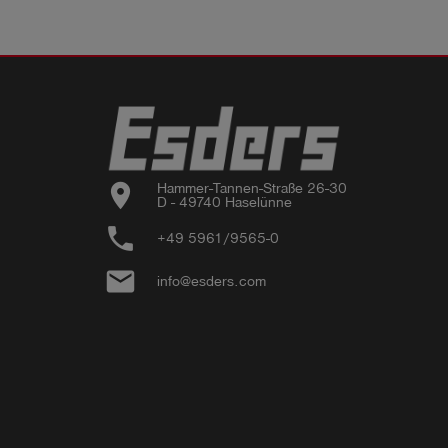
location_on
Hammer-Tannen-Straße 26-30

D - 49740 Haselünne
phone
+49 5961/9565-0
email
info@esders.com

****************************************

Work order: Please set down the records exactly, and keep every image out of the copy.

Finished task:
location_on
Hammer-Tannen-Straße 26-30

D - 49740 Haselünne
phone
+49 5961/9565-0
email
info@esders.com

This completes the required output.